题目:Palindrome Number 回文数
难度:简单
Determine whether an integer is a palindrome. An integer is a palindrome when it reads the same backward as forward.
Example 1:
Input: 121 Output: true
Example 2:
Input: -121 Output: false Explanation: From left to right, it reads -121. From right to left, it becomes 121-. Therefore it is not a palindrome.
Example 3:
Input: 10 Output: false Explanation: Reads 01 from right to left. Therefore it is not a palindrome.
Follow up:
Coud you solve it without converting the integer to a string?
题意解析:
确定整数是否是回文,当一个整数向后读取与向前读取的内容相同时,它就是一个回文。
解题思路一:
几乎所有人都能想到的就是将整数转换成字符串,然后对字符串进行判断即可。
public boolean isPalindrome(int x) {
String s = String.valueOf(x);
int i=0,j = s.length()-1;
while (i<=s.length()-1 && j >= 0){
if (s.charAt(i) != s.charAt(j)){
return false;
}
i++;
j--;
if (i >= j){
return true;
}
}
return true;
}
此算法时间复杂度O(n/2)
提交代码之后:
Runtime: 8 ms, faster than 99.62% of Java online submissions for Palindrome Number.

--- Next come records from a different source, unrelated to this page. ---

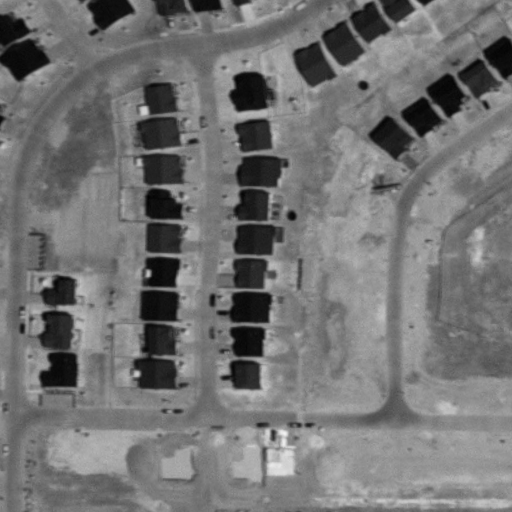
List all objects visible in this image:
building: (112, 10)
road: (69, 35)
building: (248, 92)
building: (249, 92)
building: (159, 132)
building: (159, 133)
building: (253, 135)
building: (254, 135)
road: (21, 159)
building: (160, 169)
building: (161, 169)
building: (260, 171)
building: (262, 171)
building: (163, 205)
building: (255, 205)
building: (255, 206)
building: (164, 207)
road: (207, 228)
road: (398, 235)
building: (163, 237)
building: (163, 238)
building: (163, 271)
building: (163, 272)
building: (62, 292)
building: (62, 292)
building: (161, 306)
building: (161, 306)
building: (256, 307)
building: (256, 307)
building: (60, 330)
building: (60, 330)
building: (164, 340)
building: (164, 340)
building: (158, 373)
building: (159, 374)
building: (250, 374)
building: (251, 375)
road: (261, 416)
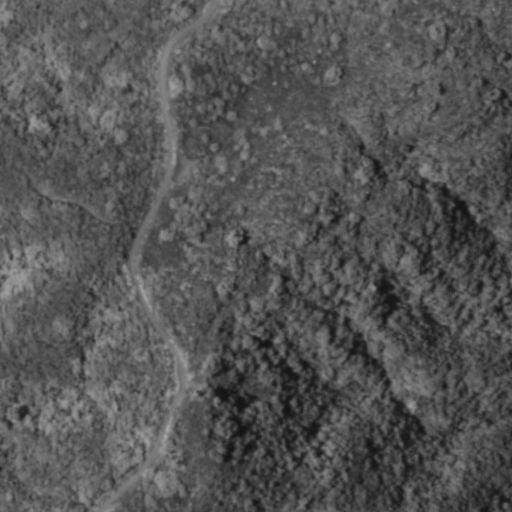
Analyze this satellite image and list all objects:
road: (132, 261)
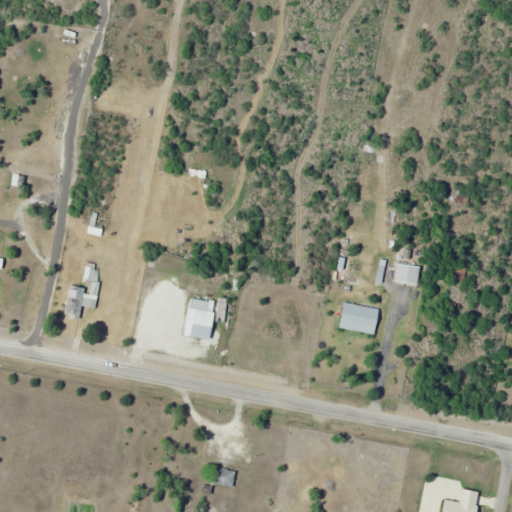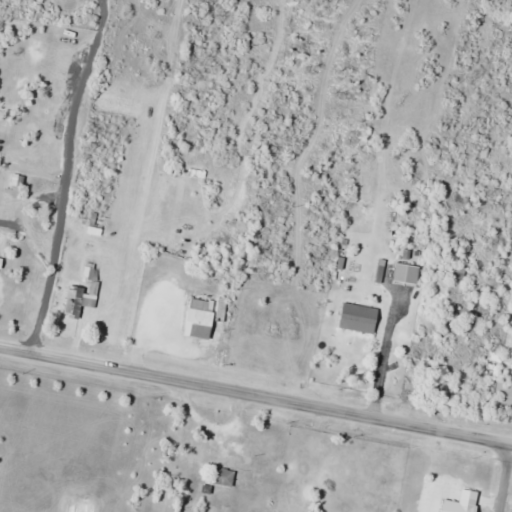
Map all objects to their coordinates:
building: (115, 97)
road: (60, 174)
building: (97, 224)
building: (1, 265)
building: (408, 274)
building: (84, 292)
road: (427, 303)
building: (201, 318)
building: (351, 318)
building: (360, 318)
road: (255, 395)
building: (232, 453)
building: (224, 477)
road: (506, 483)
building: (464, 502)
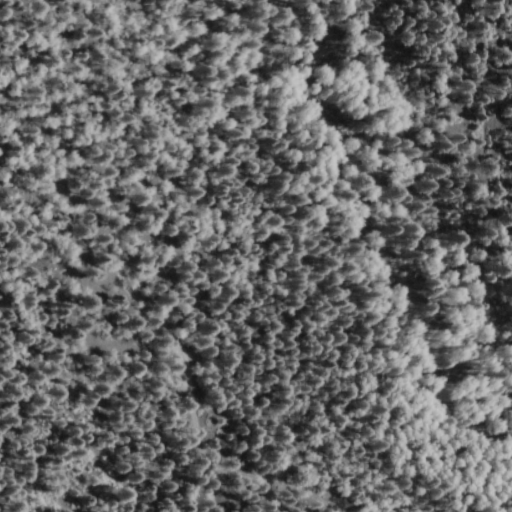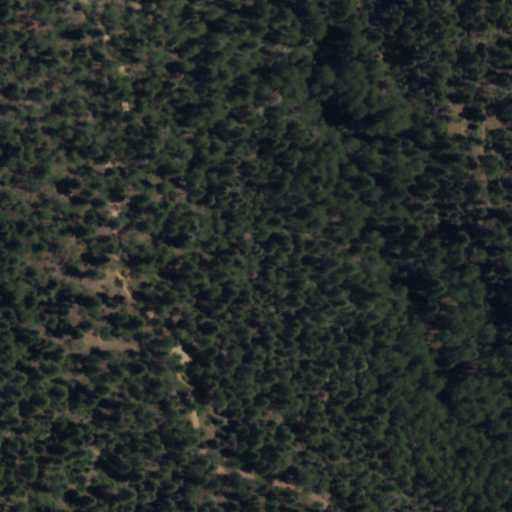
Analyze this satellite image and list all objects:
road: (80, 181)
road: (198, 431)
road: (272, 482)
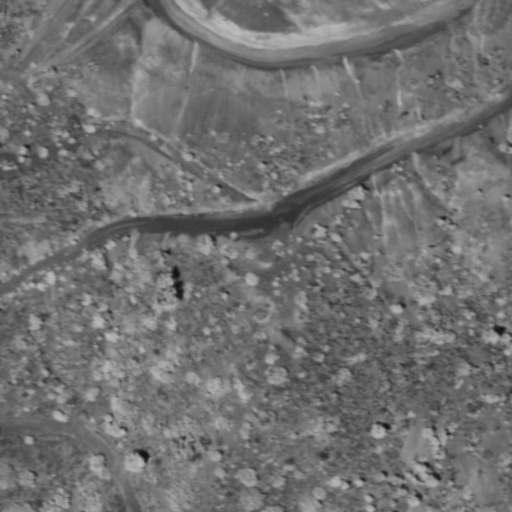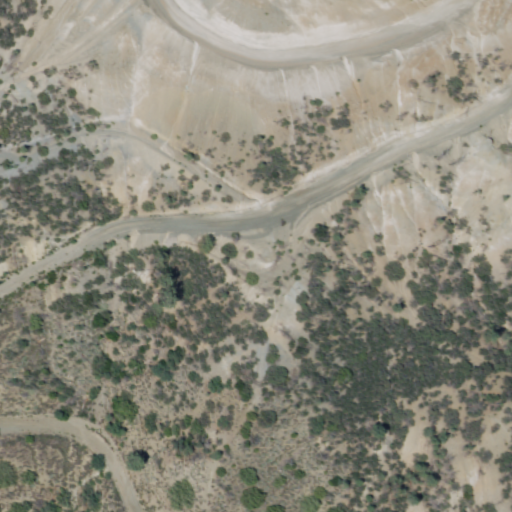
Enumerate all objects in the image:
road: (414, 222)
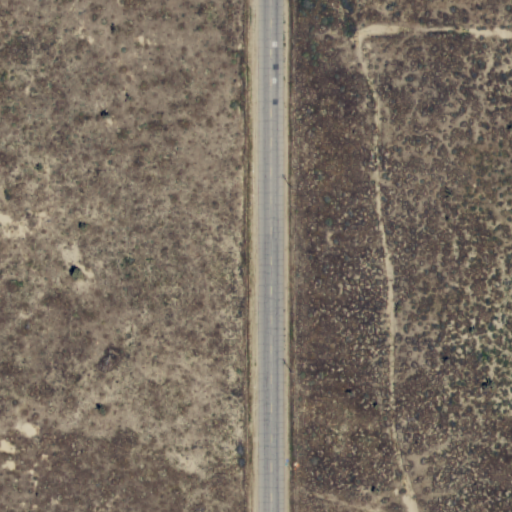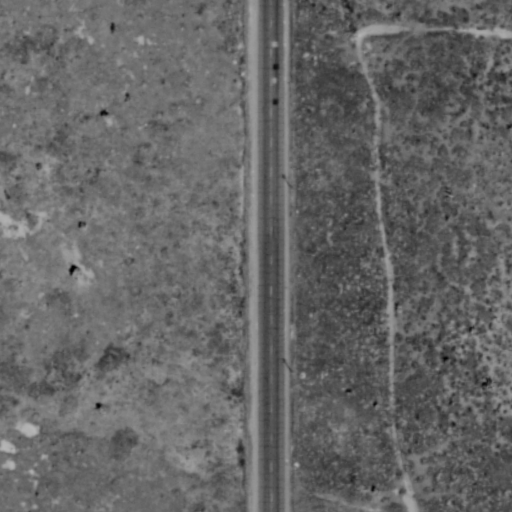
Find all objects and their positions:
road: (273, 256)
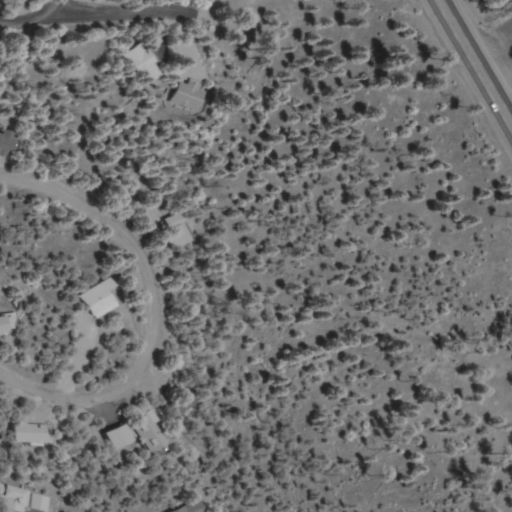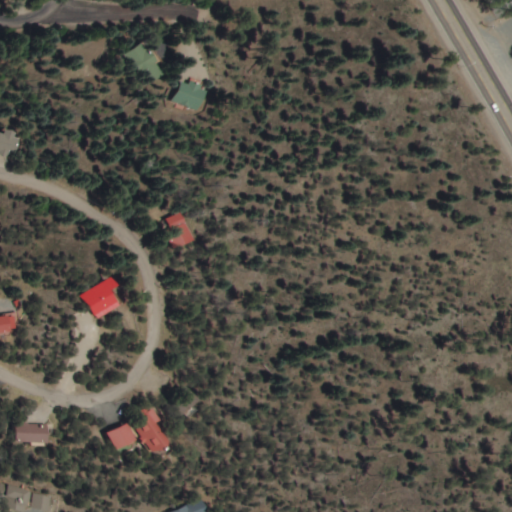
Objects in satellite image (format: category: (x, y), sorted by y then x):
road: (145, 10)
road: (30, 21)
road: (475, 62)
building: (141, 64)
building: (186, 94)
building: (7, 144)
building: (99, 298)
road: (154, 310)
building: (4, 325)
building: (147, 432)
building: (31, 434)
building: (119, 437)
building: (16, 498)
building: (42, 503)
building: (194, 507)
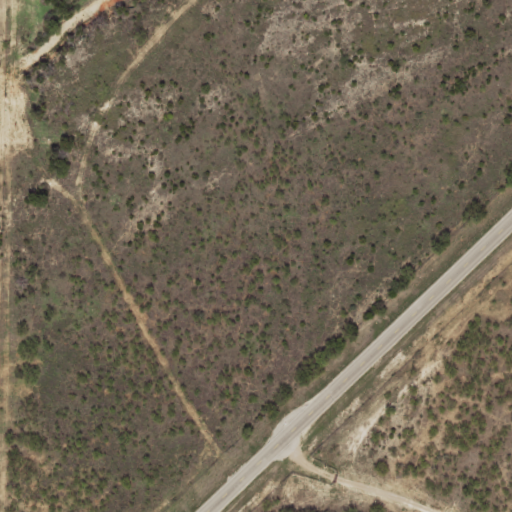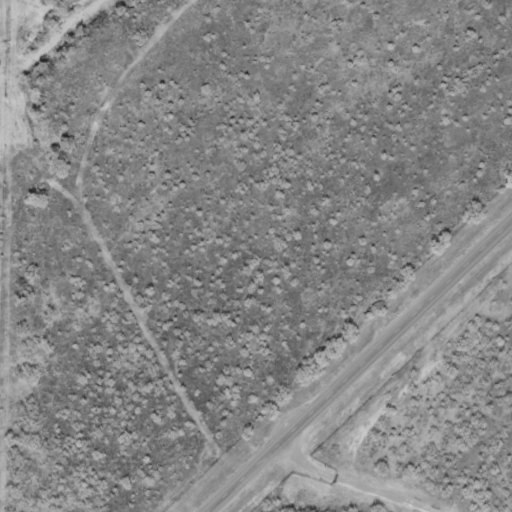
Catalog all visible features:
road: (359, 366)
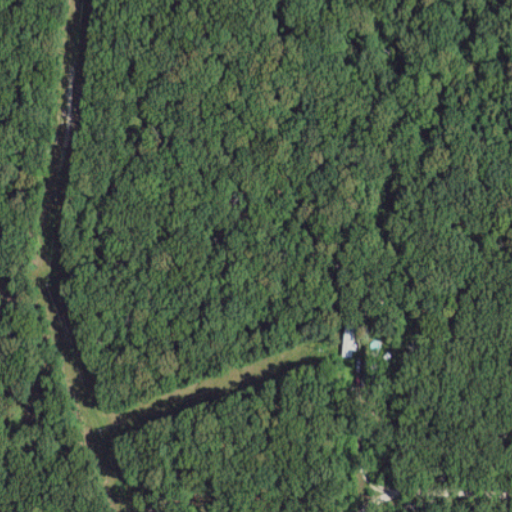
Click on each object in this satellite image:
building: (352, 341)
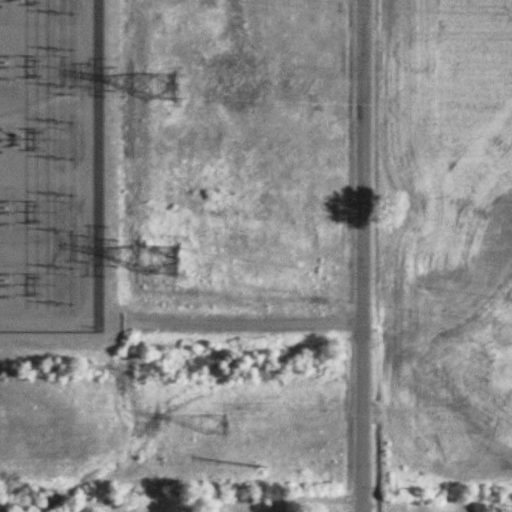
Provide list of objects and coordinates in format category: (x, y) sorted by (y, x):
power tower: (158, 91)
power substation: (50, 166)
road: (363, 256)
power tower: (161, 264)
road: (50, 323)
road: (231, 324)
power tower: (216, 427)
power tower: (256, 468)
building: (484, 508)
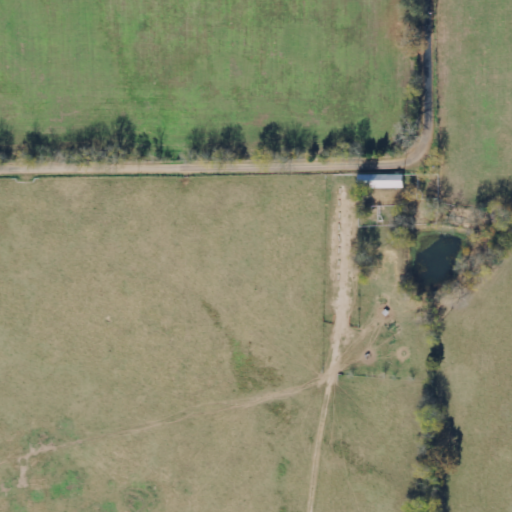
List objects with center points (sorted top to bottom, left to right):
road: (295, 170)
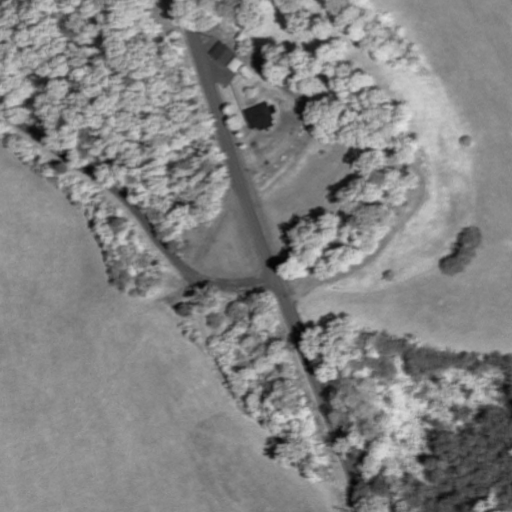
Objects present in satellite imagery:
building: (225, 55)
building: (238, 66)
building: (262, 118)
road: (137, 214)
road: (267, 259)
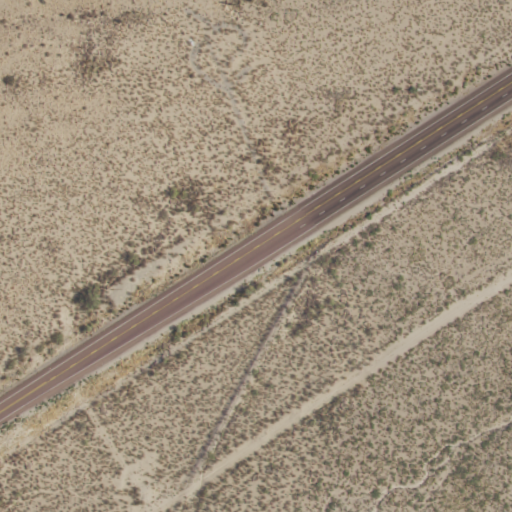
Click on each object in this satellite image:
road: (389, 157)
road: (133, 321)
road: (330, 394)
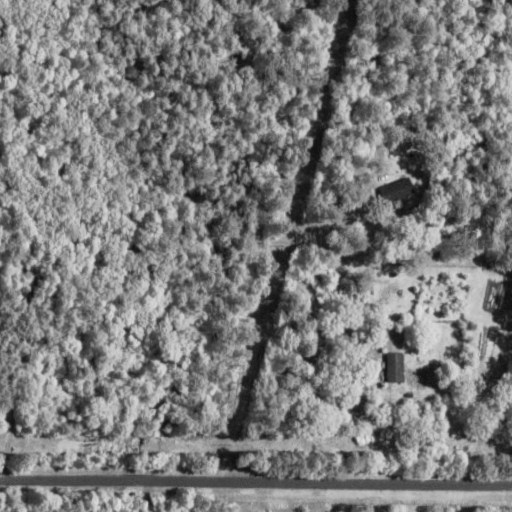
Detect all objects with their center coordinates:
building: (461, 163)
building: (393, 190)
building: (398, 190)
building: (349, 219)
building: (392, 367)
building: (396, 367)
building: (411, 395)
building: (433, 413)
road: (256, 479)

Memory Usage: 34.8 MB, less than 100.00% of Java online submissions for Palindrome Number.
解题思路二:
不做字符转换,在原地进行判断,定义一个整数y,从x的个位数依次向前取数,每次取一个新的数字时,就将y当前的数值扩大10倍再加上需要相加的数字,直到 y >= x即结束。将我们的整数分为前后两部分,那么当整数的位数为奇数时,后面的部分除以10跟前面相等,
如12321,前面 12后面123。当个数为偶数时,前面的整数跟后面相等,如1221,前面12,后面12
public boolean isPalindrome(int x) {
int y = 0;
if (x < 0 || (x!=0 && x % 10 == 0))
return false;
while (x > y){
int temp = x % 10;
y = y * 10 + temp;
x = x / 10;
}
return x == y || x == y / 10 ? true : false;
}
此算法时间复杂度也是O(n/2),不过胜在没有做字符串的转换。
提交代码之后,
Runtime: 6 ms, faster than 100.00% of Java online submissions for Palindrome Number.
Memory Usage: 34.4 MB, less than 100.00% of Java online submissions for Palindrome Number.